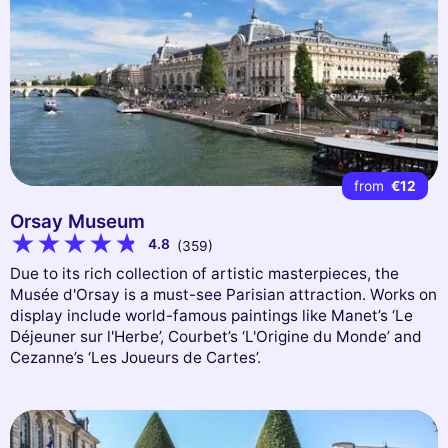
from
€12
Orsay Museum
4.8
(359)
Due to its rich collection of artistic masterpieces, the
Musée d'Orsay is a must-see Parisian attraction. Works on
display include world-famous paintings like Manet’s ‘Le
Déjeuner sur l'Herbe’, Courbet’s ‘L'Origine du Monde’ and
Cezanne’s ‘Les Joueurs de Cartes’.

--

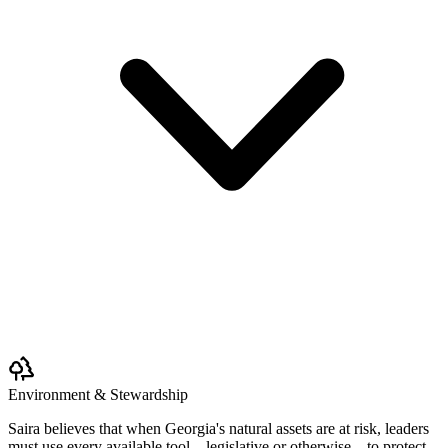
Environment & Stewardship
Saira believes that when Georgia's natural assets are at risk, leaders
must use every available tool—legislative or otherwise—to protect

* PROBLEM STATEMENT *
Above are the records; copy exactly the lines from the line with "Orsay Museum" through the line with "Cezanne’s ‘Les Joueurs de Cartes’.", both included.

* RESPONSE AREA *
Orsay Museum
4.8
(359)
Due to its rich collection of artistic masterpieces, the
Musée d'Orsay is a must-see Parisian attraction. Works on
display include world-famous paintings like Manet’s ‘Le
Déjeuner sur l'Herbe’, Courbet’s ‘L'Origine du Monde’ and
Cezanne’s ‘Les Joueurs de Cartes’.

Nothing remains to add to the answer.